Saat ini gaji pegawai sudah dipotong beragam iuran dan pajak. Mulai dari Pajak Penghasilan (PPh 21), jika berpenghasilan di atas Rp60 juta/tahun atau Rp5 juta/bulan; BPJS Kesehatan sebesar 5% dari gaji/upah, dimana 1% dibayar pekerja; BPJS Ketenagakerjaan Jaminan Hari Tua, besar iurannya 5,7%, yang 2%-nya dibayar pekerja; BPJS Ketenagakerjaan Jaminan Pensiun, dari iuran 3%, karyawan menanggung 1%; BPJS Ketenagakerjaan JKK dan Jaminan Kematian, besarannya sesuai tingkat risiko.; Potongan Asuransi, termasuk asuransi kesehatan, jaminan pensiun, jaminan hari tua, serta asuransi kecelakaan kerja dan jaminan kematian; hingga Potongan Lain-lain, berupa potongan kehadiran, jika tidak masuk kerja tanpa keterangan jelas, telat hadir, atau cepat pulang; besarannya bervariasi di tiap-tiap perusahaan.
Tanpa berandai-andai, upah rata-rata buruh Indonesia adalah Rp3,5 juta per bulan.
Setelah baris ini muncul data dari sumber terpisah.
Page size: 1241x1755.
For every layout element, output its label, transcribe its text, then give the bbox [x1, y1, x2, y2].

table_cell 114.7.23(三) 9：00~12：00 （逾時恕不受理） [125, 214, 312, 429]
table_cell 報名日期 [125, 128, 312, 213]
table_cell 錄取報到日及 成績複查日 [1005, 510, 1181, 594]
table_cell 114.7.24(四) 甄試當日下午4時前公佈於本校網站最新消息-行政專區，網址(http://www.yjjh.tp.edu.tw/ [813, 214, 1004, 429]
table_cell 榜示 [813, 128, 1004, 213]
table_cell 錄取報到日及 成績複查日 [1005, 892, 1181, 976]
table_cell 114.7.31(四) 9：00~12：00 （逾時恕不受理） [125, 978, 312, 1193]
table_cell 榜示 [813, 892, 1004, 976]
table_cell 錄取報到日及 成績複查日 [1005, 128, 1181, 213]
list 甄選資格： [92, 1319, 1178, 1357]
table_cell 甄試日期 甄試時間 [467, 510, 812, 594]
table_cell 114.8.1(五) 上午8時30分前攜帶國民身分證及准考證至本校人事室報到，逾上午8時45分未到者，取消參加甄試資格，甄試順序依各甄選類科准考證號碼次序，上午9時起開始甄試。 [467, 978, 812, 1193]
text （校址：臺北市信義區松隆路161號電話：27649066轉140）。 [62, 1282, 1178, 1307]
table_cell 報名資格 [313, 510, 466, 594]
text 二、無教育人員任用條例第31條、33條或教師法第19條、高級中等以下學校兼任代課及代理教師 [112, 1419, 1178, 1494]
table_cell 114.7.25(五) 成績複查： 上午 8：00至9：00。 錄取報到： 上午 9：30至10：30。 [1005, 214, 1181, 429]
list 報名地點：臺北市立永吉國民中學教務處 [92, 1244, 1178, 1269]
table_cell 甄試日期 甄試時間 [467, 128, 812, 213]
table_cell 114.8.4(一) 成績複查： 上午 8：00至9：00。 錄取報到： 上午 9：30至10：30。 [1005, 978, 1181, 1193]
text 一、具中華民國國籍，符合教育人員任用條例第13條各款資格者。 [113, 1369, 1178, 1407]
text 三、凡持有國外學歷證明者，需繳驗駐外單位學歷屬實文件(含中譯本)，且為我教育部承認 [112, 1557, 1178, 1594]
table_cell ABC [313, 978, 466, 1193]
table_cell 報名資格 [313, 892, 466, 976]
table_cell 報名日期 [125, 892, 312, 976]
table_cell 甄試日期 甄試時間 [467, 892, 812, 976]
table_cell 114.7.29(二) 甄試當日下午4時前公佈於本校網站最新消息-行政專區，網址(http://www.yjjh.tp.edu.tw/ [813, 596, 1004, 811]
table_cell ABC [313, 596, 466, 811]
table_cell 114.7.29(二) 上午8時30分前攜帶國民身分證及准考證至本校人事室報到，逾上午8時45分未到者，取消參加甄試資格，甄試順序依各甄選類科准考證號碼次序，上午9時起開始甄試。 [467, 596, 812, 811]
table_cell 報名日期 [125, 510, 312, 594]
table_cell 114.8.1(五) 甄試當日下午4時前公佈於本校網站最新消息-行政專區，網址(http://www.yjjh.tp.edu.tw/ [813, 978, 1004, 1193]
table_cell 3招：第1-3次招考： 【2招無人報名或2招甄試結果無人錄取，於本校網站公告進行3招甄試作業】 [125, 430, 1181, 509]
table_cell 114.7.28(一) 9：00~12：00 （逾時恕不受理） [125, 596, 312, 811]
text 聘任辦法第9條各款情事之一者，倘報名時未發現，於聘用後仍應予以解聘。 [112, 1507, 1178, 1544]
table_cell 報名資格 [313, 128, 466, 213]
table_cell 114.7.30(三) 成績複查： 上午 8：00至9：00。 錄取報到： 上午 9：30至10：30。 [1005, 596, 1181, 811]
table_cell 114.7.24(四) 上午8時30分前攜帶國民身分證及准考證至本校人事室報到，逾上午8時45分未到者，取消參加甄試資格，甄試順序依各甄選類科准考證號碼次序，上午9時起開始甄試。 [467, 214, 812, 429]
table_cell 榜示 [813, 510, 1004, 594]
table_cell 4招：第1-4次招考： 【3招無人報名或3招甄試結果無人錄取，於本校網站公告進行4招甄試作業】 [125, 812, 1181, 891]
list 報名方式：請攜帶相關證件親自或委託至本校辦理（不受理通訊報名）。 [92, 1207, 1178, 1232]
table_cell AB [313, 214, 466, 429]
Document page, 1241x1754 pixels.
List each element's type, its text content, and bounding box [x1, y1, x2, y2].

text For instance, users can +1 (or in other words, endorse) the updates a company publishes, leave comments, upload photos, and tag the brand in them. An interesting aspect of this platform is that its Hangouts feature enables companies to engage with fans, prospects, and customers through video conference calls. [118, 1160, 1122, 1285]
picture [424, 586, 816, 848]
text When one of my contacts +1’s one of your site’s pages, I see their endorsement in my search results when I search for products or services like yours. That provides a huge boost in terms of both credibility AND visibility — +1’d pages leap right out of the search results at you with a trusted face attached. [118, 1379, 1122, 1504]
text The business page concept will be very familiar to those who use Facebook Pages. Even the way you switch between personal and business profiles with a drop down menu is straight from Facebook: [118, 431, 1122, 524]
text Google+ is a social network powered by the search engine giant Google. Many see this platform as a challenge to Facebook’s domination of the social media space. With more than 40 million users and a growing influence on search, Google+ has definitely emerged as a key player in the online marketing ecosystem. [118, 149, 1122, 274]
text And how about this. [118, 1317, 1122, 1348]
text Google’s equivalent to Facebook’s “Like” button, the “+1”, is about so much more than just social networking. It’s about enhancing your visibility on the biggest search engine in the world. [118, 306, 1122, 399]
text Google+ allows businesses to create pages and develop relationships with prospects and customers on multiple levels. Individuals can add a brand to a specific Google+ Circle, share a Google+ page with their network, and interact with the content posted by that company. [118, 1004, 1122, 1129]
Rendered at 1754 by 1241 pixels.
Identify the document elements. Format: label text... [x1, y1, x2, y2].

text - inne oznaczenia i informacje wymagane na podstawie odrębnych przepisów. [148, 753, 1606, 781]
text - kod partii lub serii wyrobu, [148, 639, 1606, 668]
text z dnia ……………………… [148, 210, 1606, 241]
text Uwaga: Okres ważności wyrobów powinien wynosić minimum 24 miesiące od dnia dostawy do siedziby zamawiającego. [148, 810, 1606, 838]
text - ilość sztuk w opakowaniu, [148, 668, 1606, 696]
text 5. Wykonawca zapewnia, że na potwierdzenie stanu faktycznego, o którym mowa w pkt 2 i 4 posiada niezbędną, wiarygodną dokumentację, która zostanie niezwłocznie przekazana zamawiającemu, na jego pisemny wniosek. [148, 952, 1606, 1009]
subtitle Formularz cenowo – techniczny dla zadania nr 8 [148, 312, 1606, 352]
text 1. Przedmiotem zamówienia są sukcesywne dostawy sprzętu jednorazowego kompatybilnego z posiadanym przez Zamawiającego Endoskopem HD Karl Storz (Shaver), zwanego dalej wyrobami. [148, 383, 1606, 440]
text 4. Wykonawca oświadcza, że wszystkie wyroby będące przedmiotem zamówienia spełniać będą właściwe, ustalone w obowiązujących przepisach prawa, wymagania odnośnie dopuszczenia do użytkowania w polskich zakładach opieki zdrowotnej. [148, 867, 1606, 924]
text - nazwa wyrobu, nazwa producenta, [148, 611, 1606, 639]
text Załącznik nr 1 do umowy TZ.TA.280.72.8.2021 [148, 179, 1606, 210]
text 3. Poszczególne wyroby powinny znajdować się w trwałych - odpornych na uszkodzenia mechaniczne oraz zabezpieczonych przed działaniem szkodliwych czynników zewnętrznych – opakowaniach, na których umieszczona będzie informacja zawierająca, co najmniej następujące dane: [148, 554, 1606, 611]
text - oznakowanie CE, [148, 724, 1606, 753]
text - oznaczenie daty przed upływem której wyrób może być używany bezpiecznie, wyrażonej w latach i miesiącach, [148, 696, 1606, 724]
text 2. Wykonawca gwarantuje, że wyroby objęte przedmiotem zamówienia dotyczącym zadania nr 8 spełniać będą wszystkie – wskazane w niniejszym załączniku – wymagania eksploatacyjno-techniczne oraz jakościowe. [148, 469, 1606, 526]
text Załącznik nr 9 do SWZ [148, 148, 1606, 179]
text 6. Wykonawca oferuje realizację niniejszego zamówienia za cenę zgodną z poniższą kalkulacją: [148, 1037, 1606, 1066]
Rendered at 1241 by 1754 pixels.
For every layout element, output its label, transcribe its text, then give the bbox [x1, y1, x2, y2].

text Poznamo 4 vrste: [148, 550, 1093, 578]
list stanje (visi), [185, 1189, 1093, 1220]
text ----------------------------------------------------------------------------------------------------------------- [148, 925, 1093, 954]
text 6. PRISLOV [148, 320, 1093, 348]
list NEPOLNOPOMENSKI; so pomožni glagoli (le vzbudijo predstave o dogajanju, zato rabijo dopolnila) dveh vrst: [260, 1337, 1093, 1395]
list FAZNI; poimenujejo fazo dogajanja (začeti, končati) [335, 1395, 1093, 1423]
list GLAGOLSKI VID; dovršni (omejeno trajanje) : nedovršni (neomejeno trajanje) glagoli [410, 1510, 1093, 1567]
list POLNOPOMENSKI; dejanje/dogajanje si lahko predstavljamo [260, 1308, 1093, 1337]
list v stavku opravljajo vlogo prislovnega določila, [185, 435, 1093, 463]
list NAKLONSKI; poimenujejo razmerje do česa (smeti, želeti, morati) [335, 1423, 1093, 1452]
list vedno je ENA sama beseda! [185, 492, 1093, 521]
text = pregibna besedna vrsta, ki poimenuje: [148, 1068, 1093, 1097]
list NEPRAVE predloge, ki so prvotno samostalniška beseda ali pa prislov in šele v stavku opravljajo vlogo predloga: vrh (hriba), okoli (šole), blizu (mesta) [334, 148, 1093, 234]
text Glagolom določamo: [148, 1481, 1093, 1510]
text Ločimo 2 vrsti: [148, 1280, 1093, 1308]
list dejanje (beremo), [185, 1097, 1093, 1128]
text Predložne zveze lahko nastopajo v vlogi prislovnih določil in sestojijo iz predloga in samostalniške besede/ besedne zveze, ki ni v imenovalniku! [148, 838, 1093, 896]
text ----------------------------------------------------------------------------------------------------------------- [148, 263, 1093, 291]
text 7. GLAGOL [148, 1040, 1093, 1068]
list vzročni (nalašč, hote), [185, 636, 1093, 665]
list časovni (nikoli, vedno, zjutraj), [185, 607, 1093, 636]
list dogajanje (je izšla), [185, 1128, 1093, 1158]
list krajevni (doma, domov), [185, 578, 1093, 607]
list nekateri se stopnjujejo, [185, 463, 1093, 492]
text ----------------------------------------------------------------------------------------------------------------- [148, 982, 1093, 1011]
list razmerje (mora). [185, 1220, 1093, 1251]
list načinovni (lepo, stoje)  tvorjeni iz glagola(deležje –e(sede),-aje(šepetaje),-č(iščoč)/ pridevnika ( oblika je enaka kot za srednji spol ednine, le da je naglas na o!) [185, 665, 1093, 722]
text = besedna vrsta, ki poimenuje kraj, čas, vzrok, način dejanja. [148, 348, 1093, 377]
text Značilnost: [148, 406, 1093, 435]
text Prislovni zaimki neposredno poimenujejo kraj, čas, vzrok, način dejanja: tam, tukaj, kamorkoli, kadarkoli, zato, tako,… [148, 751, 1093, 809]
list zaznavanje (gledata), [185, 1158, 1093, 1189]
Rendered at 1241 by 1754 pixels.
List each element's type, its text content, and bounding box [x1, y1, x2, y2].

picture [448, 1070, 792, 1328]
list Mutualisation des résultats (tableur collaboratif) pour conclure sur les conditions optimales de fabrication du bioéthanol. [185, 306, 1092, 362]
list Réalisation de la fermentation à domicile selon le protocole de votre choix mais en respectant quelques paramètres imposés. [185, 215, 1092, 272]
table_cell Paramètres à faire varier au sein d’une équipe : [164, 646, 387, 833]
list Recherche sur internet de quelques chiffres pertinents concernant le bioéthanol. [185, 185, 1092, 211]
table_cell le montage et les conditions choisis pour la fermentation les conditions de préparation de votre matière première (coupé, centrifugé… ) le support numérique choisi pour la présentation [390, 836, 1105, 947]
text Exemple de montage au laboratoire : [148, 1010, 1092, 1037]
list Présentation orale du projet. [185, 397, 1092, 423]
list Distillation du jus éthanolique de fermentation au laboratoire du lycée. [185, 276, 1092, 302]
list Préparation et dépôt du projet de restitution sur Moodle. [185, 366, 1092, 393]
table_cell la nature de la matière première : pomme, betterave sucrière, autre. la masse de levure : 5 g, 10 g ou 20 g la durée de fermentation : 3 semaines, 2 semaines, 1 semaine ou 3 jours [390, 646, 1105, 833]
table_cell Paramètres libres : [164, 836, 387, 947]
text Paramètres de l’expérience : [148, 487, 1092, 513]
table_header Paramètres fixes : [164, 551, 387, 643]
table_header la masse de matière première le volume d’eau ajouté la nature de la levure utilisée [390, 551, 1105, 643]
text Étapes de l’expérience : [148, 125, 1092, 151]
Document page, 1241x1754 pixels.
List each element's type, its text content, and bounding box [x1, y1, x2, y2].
Bila dipotong 3%, maka iurannya adalah Rp105.000 per bulan atau Rp1.260.000 per tahun. Karena Tapera adalah tabungan sosial, maka dalam jangka waktu 10 tahun sampai 20 tahun ke depan, uang yang terkumpul hanya Rp12.600.000 hingga Rp25.200.000. Jadi, mustahil dengan angka pungutan 3% bisa membantu buruh membeli rumah dengan harga segitu dua dasawarsa kemudian.
Padahal, ketersediaan rumah sejatinya merupakan tanggung jawab negara dan menjadi hak rakyat. Bukan malah buruh disuruh bayar 2,5% dan pengusaha 0,5%. Program Tapera terkesan dipaksakan. Sangat potensial menjadi ladang korupsi baru sebagaimana terjadi di Asabri dan Taspen. Selain menolak Tapera, Partai Buruh dan KSPI bahkan sedang mempersiapkan aksi besar-besaran untuk menanggapi isu Tapera, Omnibus Law UU Cipta Kerja, dan program KRIS dalam Jaminan Kesehatan yang membebani rakyat.●(Zian)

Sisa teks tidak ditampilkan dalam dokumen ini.